#### [Page excerpt]
I agree with Professor Craven wholeheatedly here.  However, some of these
people are also well-intentioned.  I know Professor Craven believes that it
is the "well-intentioned" people who cause the most trouble; however, why
should not those who wish to help be encouraged?  Sure there are crooks and
posers and frauds, and we should expose them.

 When Maya Angelou, a superstar came to Clark, for a fee of $20,000 plus
> a food/bar bill of $5,000, there was a huge turnout from the Admin with a
> line-up for with-celebrity-photos and autographs. When Harriet Nahane, Dr.
> Robert Ward and Uva Jane Ankenbauer and all the other speakers and
drummers
> who came asking only small amounts for their expenses and labor, many of
> those who were listed under acknowledgements for the events were nowhere
to
> be found to hear what was being said.

Yes, this is sad.  It does make one wonder about priorities.


 The real issue was not just the
> erection of the Totem Pole or the ceremonies, the real issue was also to
> have real Indian voices and expressions of Indian cultures introduced and
> heard. This was especially important in that we are charged with teaching
> campus-wide abilities which include Global/Multicultural awareness, and I
> for one am frightened at the thought of some on campus teaching anything
> about Indians or anything non-white given the gross insensititivities and
> base ignorance some of them have already demonstrated.
>
Well, then Professor Craven should I teach a course on Native American
Literature, or should I have that course cancelled?  I am a literature
teacher, and I have read widely in Native American literature. Though I have
met and talked to many Native American authors help some get published, and
though I have been and advisor for the NASC, I have never lived on the
reservation, nor have I been an Indian activist. I am a white-man and as
such have encountered much resistance to participation.  I fully understand
such wariness and mistrust. Can a white person teach minoritiy literature?

[Stored items]
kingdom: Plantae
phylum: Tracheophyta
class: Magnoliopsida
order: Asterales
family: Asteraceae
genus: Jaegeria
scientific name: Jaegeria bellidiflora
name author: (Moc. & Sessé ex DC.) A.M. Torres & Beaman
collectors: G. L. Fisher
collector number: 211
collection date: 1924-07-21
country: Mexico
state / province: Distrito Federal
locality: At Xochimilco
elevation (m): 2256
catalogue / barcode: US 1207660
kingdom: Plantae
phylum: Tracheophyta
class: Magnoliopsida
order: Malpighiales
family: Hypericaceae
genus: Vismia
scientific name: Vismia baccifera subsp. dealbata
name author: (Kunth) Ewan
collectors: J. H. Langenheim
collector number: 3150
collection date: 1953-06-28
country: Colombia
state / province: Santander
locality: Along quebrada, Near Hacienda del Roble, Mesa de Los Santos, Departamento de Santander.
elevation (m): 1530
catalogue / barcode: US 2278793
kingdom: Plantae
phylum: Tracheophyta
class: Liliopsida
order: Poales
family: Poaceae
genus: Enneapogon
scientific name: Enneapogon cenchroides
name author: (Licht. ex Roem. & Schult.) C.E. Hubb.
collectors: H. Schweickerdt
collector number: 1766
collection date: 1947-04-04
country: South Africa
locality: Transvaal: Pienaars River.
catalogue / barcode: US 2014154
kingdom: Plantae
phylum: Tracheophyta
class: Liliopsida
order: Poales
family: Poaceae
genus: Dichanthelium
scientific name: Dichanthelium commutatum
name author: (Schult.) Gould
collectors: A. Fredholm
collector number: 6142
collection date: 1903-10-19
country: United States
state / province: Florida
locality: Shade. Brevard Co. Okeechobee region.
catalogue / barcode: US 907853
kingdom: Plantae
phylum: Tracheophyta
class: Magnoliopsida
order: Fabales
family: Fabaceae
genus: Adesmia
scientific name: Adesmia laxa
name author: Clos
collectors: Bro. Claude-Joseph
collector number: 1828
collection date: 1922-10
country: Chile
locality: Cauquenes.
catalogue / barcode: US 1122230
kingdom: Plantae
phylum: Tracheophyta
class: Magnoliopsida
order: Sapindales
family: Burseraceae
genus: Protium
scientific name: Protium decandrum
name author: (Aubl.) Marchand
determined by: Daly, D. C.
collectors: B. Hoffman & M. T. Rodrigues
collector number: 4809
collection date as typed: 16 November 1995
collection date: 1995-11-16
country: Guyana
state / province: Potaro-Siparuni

#### [Work instruction]
Copy the message about Native American speakers at Clark starting with "When Maya Angelou, a" and going on through "wonder about priorities.", switching "speakers" to "presenters".

#### [Exercise solution]
When Maya Angelou, a superstar came to Clark, for a fee of $20,000 plus
> a food/bar bill of $5,000, there was a huge turnout from the Admin with a
> line-up for with-celebrity-photos and autographs. When Harriet Nahane, Dr.
> Robert Ward and Uva Jane Ankenbauer and all the other presenters and
drummers
> who came asking only small amounts for their expenses and labor, many of
> those who were listed under acknowledgements for the events were nowhere
to
> be found to hear what was being said.

Yes, this is sad.  It does make one wonder about priorities.